Son cas est loin d’être unique. En République centrafricaine, la misère réduit l’immense majorité à la survie quotidienne. Le désespoir pousse souvent dans les bras de Dieu. «Je vais prier à l’église tous les matins, dans l’espoir qu’il finira par m’entendre. Que puis-je faire d’autre ?» se lamente Mercillia, une jolie trentenaire. Malgré des études en comptabilité, elle ne trouve pas de travail et s’angoisse chaque jour de ne pouvoir subvenir aux besoins de ses deux enfants. Elle aussi est veuve, son mari «a été tué pendant les affrontements de 2014», précise la jeune femme qui garde en haut du dos une étoile brune, trace d’une balle reçue pendant cette période funeste.
Look de rockeur
Dieu est peut-être omniprésent en Centrafrique, mais il y a six ans, c’est aussi en son nom qu’explosait une sanglante guerre des religions, opposant la majorité chrétienne et la minorité musulmane. Dans ce pays où les uns et les autres avaient vécu jusque-là en bonne entente (du moins en apparence), où l’on croise des musulmans amateurs d’alcool aussi bien que des chrétiens polygames, le déchaînement des violences a été dévastateur. Depuis, à Bangui, une paix précaire s’est finalement imposée. Mais les Centrafricains restent aux aguets, s’alarmant de la montée des tensions à chaque annonce d’un nouveau massacre. Il y en a encore régulièrement dans l’arrière-pays, cet immense territoire grand comme la France et la Belgique réunies, qui s’étend dès la sortie de la capitale.
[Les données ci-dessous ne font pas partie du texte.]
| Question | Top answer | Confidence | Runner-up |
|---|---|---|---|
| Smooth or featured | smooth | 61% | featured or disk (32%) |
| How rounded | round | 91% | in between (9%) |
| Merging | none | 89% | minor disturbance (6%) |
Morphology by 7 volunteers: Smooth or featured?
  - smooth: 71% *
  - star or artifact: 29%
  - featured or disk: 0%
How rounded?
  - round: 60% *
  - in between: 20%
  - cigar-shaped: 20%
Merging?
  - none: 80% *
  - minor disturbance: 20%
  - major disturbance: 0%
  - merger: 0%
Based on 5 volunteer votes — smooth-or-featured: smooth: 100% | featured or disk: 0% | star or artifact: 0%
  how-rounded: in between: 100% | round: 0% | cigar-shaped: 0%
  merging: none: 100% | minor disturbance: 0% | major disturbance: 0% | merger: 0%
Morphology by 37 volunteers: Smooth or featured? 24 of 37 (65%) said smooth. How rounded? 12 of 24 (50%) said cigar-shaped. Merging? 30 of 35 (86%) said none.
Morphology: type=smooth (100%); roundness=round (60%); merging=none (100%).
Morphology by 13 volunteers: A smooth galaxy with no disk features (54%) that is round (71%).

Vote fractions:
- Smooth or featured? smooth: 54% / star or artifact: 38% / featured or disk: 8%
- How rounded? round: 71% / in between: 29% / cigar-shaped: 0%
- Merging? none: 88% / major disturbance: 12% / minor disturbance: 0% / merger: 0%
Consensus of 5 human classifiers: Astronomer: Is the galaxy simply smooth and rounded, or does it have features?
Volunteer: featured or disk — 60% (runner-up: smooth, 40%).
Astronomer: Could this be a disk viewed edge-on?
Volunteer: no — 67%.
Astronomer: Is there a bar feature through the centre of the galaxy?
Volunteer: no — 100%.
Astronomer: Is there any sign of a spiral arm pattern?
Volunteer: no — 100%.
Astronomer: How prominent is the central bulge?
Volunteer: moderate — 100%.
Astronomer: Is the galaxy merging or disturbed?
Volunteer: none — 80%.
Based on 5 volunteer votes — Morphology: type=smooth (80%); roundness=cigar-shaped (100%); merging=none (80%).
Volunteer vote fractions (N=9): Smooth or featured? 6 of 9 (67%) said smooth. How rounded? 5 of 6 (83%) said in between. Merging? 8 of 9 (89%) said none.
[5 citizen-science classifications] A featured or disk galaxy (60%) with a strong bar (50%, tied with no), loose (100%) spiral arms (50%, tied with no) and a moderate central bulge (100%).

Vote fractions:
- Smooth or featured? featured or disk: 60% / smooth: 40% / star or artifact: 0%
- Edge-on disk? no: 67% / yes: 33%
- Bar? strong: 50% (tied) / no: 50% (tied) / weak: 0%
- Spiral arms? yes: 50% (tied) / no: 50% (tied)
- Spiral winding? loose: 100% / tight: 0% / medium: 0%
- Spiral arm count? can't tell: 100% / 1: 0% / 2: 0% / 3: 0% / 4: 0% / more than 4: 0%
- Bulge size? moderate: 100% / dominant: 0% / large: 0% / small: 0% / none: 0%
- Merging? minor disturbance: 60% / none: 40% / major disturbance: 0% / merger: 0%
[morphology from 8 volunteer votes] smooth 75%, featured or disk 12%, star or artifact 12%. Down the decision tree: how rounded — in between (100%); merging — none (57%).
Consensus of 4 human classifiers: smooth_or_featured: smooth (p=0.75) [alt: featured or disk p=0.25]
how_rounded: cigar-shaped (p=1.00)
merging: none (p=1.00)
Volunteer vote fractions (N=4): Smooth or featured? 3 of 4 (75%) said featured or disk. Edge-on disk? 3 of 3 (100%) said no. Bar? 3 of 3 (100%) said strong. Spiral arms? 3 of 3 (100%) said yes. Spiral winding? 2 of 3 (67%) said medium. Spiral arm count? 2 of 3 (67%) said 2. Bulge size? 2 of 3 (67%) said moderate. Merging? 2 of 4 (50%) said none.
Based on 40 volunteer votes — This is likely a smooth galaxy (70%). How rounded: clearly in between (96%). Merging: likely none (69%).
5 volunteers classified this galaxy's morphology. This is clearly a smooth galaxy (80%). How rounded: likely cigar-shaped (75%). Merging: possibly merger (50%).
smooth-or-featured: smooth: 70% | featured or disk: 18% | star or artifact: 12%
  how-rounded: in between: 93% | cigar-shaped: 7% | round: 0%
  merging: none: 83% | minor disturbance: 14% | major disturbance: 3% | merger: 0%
«Le traumatisme des violences vécues est toujours là, même si les gens n’en parlent pas», constate Enoch Tompte-Tom, doyen de l’Institut de théologie évangélique, vaste campus situé non loin du rond-point des Martyrs. «On y a formé plus de 1 000 pasteurs depuis sa création en 1974», rappelle le doyen au look de rockeur, lunettes de soleil et tee-shirt noir sous une veste de même couleur, qui se targue d’être également «le seul psychanalyste de Centrafrique». Il confirme sans hésiter : «la crise», celle de 2013-2014, a renforcé les églises évangéliques. «Depuis ce conflit, les gens se sentent totalement désaxés. Et les évangéliques avec leurs rituels, qui invitent à se défouler, ont en outre l’avantage de sembler plus proches des cultures traditionnelles», résume-t-il. Mais les églises évangéliques offrent aussi une explication simple et rassurante face aux malheurs du temps présent.
«Les forces spirituelles du mal existent», soutient Mario, pasteur de l’Eglise universelle du christ, croisé devant l’ancien cinéma qui offre des guérisons à la carte. «En Afrique, nous souffrons de la misère et des épidémies. En Europe, vous avez le terrorisme et l’homosexualité. En Amérique, il y a la drogue et la dépression», énumère le pasteur. Avant de prévenir : «Nous ne sommes pas pour autant des magiciens. C’est la prière qui, chez nous, sert d’exorcisme. Contrairement à la sorcellerie. Or ici elle est encore très présente.» En Centrafrique, comme ailleurs sur le continent, derrière les appartenances religieuses affichées, il existe souvent un autre monde de croyances invisibles. Celles-là restent secrètes, cachées dans l’ombre des «nouveaux Jérusalem».